» **Instructions to follow**:
Starting at the line containing "left ankle: (449, 324, -18)" and ending at the line containing "right elbow: (336, 287, 15)", render the rows below as a JSON list of strings, one string per line, with blank lines left out.

» **Information given**:
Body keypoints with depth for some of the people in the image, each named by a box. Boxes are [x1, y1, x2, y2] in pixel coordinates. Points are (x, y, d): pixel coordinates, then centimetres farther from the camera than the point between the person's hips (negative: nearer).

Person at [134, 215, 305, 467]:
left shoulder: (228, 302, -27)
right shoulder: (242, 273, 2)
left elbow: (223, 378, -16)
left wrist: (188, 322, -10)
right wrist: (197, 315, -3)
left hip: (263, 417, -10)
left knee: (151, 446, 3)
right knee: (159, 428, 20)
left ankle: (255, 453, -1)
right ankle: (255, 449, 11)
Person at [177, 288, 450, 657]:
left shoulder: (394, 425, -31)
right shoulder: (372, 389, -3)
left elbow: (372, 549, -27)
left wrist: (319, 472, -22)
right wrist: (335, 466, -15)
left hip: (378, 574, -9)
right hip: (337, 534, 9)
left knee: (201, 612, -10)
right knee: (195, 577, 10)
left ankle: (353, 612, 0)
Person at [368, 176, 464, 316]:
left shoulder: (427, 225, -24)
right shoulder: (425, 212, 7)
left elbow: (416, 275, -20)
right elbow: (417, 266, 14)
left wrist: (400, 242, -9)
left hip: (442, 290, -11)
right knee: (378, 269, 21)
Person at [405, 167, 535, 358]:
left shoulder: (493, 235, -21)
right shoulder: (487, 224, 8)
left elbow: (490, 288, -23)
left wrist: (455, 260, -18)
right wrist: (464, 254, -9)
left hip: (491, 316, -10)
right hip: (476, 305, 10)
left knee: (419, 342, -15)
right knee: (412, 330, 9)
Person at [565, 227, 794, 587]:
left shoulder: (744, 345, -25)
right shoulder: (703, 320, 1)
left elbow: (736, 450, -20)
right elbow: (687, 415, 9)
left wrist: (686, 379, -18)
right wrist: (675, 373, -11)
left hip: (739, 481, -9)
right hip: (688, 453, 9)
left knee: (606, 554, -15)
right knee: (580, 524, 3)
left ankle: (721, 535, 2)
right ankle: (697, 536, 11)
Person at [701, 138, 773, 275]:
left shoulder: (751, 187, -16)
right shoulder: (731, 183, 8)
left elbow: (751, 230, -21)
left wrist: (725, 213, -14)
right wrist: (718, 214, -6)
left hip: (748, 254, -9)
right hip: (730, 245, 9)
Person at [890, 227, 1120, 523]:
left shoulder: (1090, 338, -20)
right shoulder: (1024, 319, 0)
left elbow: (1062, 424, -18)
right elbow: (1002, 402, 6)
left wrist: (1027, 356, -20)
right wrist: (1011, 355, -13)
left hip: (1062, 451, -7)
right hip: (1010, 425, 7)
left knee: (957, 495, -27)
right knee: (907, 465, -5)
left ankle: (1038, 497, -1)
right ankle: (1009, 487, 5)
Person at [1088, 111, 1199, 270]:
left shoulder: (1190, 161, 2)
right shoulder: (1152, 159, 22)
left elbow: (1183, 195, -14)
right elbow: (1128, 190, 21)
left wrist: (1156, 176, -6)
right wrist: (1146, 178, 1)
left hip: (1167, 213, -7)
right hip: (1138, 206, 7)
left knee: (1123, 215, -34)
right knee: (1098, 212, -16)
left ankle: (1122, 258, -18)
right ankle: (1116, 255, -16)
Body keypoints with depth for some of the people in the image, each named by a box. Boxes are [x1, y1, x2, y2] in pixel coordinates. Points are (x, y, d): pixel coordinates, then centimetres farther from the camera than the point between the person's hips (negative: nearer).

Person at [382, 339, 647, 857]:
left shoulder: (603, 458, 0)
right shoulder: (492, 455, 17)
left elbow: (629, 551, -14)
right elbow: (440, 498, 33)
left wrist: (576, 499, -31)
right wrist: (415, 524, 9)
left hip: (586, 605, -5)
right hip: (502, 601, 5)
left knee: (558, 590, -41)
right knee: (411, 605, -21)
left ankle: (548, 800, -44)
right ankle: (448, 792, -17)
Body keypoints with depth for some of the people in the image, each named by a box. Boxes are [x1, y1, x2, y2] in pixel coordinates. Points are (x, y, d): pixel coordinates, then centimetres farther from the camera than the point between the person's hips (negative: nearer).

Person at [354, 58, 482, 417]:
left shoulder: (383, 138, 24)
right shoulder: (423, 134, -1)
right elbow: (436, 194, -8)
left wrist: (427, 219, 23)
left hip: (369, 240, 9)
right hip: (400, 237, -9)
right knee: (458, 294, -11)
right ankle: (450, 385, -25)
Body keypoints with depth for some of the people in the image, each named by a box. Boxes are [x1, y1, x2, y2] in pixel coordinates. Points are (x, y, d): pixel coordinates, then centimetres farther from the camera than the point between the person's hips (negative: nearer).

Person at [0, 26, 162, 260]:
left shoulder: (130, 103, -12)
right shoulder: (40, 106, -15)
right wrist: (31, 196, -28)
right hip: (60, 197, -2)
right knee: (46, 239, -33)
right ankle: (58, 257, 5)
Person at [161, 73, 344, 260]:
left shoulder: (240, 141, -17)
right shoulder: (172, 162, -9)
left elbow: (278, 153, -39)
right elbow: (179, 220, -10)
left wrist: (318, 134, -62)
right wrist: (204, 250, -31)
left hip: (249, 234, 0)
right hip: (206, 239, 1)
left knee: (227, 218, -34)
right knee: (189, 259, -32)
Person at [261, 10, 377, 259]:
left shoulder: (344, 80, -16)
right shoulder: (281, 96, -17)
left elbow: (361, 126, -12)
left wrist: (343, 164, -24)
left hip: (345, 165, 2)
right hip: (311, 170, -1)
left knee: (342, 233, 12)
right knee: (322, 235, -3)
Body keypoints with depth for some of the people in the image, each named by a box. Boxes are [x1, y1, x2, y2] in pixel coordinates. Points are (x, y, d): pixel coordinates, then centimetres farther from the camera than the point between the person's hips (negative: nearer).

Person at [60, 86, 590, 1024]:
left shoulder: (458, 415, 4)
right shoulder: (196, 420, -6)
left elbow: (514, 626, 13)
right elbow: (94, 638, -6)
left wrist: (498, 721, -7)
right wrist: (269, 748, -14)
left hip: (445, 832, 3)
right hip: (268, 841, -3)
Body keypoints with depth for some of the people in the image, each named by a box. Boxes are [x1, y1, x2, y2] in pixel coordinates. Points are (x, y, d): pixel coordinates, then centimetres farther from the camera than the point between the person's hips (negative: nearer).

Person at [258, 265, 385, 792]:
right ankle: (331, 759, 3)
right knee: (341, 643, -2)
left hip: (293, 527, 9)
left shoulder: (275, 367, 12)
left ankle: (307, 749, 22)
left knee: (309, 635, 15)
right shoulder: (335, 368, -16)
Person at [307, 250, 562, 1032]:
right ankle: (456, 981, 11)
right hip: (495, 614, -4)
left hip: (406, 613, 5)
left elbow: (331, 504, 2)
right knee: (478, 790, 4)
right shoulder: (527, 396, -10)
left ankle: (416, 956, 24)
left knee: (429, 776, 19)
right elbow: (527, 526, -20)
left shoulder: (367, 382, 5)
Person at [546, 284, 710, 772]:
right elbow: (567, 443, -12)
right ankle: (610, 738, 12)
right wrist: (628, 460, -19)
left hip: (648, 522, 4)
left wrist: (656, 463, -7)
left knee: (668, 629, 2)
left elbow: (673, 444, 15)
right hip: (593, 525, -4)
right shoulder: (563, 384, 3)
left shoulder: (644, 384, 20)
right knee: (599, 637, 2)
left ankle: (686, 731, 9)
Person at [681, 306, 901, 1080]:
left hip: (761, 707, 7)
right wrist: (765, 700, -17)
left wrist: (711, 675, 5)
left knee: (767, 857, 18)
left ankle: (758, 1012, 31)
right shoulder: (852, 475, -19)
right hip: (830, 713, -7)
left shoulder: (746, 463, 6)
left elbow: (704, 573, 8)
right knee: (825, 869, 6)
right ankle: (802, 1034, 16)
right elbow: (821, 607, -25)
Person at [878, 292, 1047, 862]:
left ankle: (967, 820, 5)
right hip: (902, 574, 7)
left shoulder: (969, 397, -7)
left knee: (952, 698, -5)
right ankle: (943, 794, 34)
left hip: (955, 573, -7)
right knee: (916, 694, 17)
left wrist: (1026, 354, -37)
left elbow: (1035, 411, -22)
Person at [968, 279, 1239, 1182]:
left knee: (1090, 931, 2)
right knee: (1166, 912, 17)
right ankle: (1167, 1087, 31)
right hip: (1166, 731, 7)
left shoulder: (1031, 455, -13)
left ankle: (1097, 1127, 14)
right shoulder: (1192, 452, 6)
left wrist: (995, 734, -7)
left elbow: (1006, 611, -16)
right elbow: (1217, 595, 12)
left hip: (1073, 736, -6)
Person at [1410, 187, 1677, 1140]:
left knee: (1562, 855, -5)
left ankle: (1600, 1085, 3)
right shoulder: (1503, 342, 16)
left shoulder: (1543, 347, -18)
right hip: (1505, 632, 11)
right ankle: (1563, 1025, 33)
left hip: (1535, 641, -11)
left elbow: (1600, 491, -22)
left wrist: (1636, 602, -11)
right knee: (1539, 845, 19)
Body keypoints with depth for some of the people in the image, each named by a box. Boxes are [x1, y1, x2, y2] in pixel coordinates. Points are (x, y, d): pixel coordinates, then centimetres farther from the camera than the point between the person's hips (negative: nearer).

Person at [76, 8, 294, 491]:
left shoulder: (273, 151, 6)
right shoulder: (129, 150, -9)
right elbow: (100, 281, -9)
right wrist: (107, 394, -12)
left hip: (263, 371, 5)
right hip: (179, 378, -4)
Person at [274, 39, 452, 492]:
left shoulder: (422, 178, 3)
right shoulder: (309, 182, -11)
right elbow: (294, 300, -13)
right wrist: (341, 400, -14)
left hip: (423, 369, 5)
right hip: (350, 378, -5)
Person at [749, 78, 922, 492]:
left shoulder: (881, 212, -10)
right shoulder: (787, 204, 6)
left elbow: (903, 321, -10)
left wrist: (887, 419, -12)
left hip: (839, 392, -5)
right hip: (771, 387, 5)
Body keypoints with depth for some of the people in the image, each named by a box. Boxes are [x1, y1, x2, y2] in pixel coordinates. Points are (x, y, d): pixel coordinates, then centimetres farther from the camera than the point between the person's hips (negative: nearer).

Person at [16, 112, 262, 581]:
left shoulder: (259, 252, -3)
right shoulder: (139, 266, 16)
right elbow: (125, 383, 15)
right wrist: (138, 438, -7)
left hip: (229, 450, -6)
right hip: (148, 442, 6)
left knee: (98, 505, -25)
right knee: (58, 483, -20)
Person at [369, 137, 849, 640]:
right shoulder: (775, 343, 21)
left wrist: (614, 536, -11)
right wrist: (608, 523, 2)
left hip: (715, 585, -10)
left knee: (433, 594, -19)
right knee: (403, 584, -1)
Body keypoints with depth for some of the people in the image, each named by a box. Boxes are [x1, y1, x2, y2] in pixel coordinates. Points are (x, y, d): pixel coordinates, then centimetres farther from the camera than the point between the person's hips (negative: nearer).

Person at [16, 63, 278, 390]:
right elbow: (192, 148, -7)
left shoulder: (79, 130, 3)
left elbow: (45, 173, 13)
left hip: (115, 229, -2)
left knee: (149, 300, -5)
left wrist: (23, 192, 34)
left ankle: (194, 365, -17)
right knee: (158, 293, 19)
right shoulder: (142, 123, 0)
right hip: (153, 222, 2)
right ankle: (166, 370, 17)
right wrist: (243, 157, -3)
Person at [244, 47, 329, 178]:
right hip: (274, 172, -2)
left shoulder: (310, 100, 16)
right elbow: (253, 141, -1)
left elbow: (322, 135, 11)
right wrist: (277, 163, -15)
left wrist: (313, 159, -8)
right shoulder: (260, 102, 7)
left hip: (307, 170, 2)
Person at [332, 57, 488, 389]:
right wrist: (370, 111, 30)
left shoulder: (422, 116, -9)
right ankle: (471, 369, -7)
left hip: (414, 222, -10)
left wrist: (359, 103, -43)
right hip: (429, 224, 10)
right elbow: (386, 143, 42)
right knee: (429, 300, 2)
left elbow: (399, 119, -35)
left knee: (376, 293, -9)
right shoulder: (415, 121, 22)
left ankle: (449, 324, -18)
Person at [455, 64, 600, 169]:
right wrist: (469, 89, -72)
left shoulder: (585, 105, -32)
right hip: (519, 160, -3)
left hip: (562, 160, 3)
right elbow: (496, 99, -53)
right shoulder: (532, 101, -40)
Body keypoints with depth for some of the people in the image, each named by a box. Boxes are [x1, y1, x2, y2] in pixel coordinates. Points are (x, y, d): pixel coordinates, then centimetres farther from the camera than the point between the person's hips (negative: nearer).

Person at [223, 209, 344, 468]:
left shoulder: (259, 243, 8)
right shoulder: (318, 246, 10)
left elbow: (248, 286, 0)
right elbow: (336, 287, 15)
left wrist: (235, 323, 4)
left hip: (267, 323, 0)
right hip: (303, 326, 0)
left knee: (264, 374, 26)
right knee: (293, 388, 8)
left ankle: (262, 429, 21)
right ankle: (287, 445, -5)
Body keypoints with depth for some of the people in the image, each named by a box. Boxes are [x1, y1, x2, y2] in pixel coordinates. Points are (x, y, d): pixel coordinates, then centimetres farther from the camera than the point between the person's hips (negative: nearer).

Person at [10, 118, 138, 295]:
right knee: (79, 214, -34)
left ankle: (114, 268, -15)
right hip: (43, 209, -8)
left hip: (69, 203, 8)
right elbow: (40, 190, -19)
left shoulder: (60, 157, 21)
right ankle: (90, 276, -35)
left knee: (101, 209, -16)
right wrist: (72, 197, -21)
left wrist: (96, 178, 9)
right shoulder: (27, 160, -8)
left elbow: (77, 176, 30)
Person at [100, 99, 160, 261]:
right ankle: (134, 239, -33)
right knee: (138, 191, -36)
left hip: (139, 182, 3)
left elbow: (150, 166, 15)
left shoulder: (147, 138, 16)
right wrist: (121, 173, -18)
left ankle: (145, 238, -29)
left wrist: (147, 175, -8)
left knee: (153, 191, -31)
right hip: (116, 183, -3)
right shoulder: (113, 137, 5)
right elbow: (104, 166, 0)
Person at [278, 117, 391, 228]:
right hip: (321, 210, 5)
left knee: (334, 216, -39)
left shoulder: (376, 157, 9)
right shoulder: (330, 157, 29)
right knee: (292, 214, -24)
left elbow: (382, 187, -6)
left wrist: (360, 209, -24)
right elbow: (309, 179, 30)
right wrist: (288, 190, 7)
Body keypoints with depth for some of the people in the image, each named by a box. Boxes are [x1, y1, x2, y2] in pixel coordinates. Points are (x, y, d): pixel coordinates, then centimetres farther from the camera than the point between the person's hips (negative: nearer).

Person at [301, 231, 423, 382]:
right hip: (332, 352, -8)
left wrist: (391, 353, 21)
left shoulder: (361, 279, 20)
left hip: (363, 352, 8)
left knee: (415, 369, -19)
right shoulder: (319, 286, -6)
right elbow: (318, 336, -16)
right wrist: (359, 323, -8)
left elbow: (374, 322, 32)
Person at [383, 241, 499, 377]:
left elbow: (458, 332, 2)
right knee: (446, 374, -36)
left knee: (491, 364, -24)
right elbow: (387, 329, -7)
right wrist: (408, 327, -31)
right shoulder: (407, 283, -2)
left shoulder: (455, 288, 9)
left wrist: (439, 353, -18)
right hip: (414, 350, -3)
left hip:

» **The completed task**:
[
  "left ankle: (449, 324, -18)",
  "Person at [455, 64, 600, 169]:",
  "right wrist: (469, 89, -72)",
  "left shoulder: (585, 105, -32)",
  "right hip: (519, 160, -3)",
  "left hip: (562, 160, 3)",
  "right elbow: (496, 99, -53)",
  "right shoulder: (532, 101, -40)",
  "Body keypoints with depth for some of the people in the image, each named by a box. Boxes are [x1, y1, x2, y2] in pixel coordinates. Points are (x, y, d): pixel coordinates, then centimetres farther from the camera than the point between the person's hips (negative: nearer).",
  "Person at [223, 209, 344, 468]:",
  "left shoulder: (259, 243, 8)",
  "right shoulder: (318, 246, 10)",
  "left elbow: (248, 286, 0)",
  "right elbow: (336, 287, 15)"
]